Stompin’ Tom Connors sang about “The Good Old Hockey Game.” Todd Devonshire, in his Rink Burgers memoir, elaborates on what made the good old hockey game so darn good.
When his mother calls to say the family home has been sold, Todd realizes he must rescue his childhood possessions before they are gone forever. He and his wife Dawn sort through boxes of memorabilia and souvenirs as Todd reminisces about his glory days as both a player and fan.
The memoir is set in the 1980s in Big River, SK., a community where “news travelled like cops going for donuts.”
Todd’s memoir is replete with humour, and his robust imagination realistically recreates the antics of his childhood. His exaggerations are so typical of a youngster. He recalls when, as a six-year-old, he scored his first goal and lost his first tooth on the same day. This coincidence could mean only one thing – he was now a real hockey player!
Todd describes his coming of age and explores his relationship with his father, from whom he developed his love of hockey.
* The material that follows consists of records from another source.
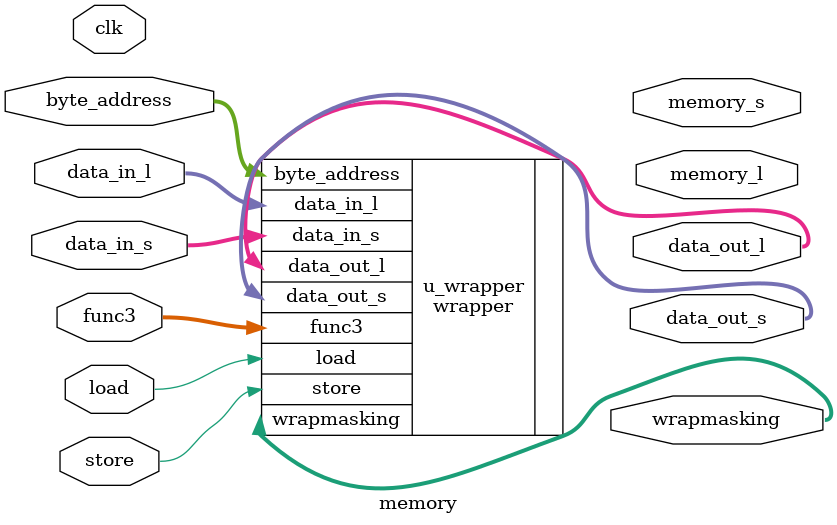
<source format=v>
`include "wrapper.v"
module memory(
    input wire clk,
    input  wire load ,
    input wire store,
    output wire memory_l,
    output wire memory_s,
    input wire [31:0] data_in_l,
    input wire [31:0] data_in_s,
    input wire [2:0] func3,
    input wire [1:0] byte_address,
   
 
    output wire [31:0]data_out_l,
    output wire [31:0]data_out_s,
    output  wire [3:0] wrapmasking

);
wrapper u_wrapper(
.load(load),
.store(store),
.data_in_l(data_in_l),
.data_in_s(data_in_s),
.data_out_l(data_out_l),
.data_out_s(data_out_s),
.func3(func3),
.byte_address(byte_address),
.wrapmasking(wrapmasking)
);

endmodule
</source>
A high point of their relationship was their visit to the Hockey Hall of Fame in Toronto, the shrine of all shrines for any genuine hockey buff.
As a player, Todd provides an ice-level, play by play of the game. His descriptions are as exciting as the game itself: “The whole bench spilled out onto the ice; helmets and sticks rained down like confetti at a wedding.”
Todd also explores the steamy side of hockey – the swearing, drinking, and violence that seem to be requisites for the game. Some readers may be put off by the profanity, but hey, this is hockey.
The book takes its name from the greasy burgers stuffed with fried onions that after a game would soothe a loss and make a win doubly delicious. Like the rink burgers, this book is a delicious delight.